Ratusan Kasus Perceraian Terjadi Setiap Bulan di Kota Santri

redaksi
Ratusan Kasus Perceraian Terjadi Setiap Bulan di Kota Santri

Ilustrasi cerai

Pekanbaru, katakabar.com - Selama tahun 2019, Pengadilan Agama Kota Tasikmalaya mencatat setidaknya terdapat 2.113 perkara yang masuk ke pihaknya. Dari jumlah tersebut, 1.905 perkara diantaranya adalah perceraian, dimana terdiri dari 481 perkara cerai talak dan 1.424 cerai gugat.

Yayah Yulianti, Panitera Muda Hukum pada Pengadilan Agama Kota Tasikmalaya, Yayah Yulianti mengakui angka perceraian di kota santri memang cukup tinggi.

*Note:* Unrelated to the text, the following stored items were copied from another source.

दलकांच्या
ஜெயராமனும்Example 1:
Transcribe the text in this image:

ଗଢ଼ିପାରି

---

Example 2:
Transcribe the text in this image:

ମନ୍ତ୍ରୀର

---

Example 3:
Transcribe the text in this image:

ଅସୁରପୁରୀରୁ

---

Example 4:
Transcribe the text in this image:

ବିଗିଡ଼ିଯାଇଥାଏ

"Dalam satu tahun, rata-rata Pengadilan Agama Kota Tasikmalaya menangani 2.000 perkara cerai. Bahkan pada Oktober 2019 terdapat 61 perkara cerai talak dan 167 cerai gugat yang masuk," ujarnya, Jumat (22/11).

Ia mengatakan, setiap bulannya bisa masuk 180 perkara cerai ke Pengadilan Agama Kota Tasikmalaya. Ia mencontohkan, di bulan Oktober ada 283 perkara yang masuk, dimana 228 perkara diantaranya adalah perceraian. Secara tren, menurut Yayah, perceraian di Kota Tasikmalaya mengalami peningkatan setiap tahunnya.

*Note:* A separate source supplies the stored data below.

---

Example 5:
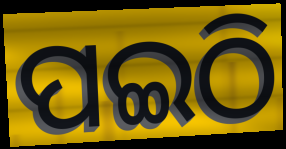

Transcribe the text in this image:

ପଇଠି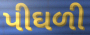
પીઘળી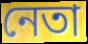
নেতা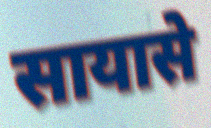
सायासेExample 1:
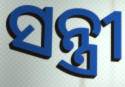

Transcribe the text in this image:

ସନ୍ତ୍ରୀ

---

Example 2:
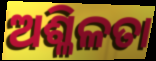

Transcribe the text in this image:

ଅଶ୍ଳିଳତା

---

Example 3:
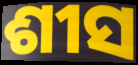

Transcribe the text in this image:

ଶୀସ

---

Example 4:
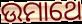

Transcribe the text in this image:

ଉମାଥେ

"Peningkatannya itu berkisar 100-200 perkara per tahun, namun saya yakin bahwa banyak juga perceraian liar," ungkapnya.

Hadirnya Orang Ketiga dan Ekonomi

Yayah menjelaskan bawa tingginya angka perceraian di Kota Tasikmalaya karena banyak faktor penyebab. Namun jika melihat perkara yang ditangani, mayoritas penyebabnya adalah permasalahan pertengkaran yang terus menerus antara pasangan suami istri.

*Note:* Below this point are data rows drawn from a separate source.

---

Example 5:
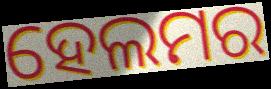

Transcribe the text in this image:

ହେଲମର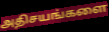
அதிசயங்களை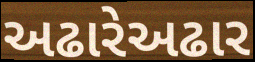
અઢારેઅઢારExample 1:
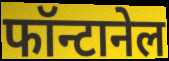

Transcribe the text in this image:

फॉन्टानेल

"Pertengkaran itu biasanya diawali oleh faktor ekonomi, kehadiran orang ketiga atau perselingkuhan, tegang tempat, hingga anak bawaan yang tidak cocok. Untuk masalah ekonomi sendiri menempati urutan kedua, disusul dengan suami atau istri meninggalkan salah satu pihak," jelasnya.

Ia menyebut bahwa untuk usia pasangan yang bercerai sendiri masih di tatanan produktif, yaitu 20 hingga 40 tahun.

"Kalau yang usianya di atas 40 tahun lebih sedikit kasusnya," tutupnya.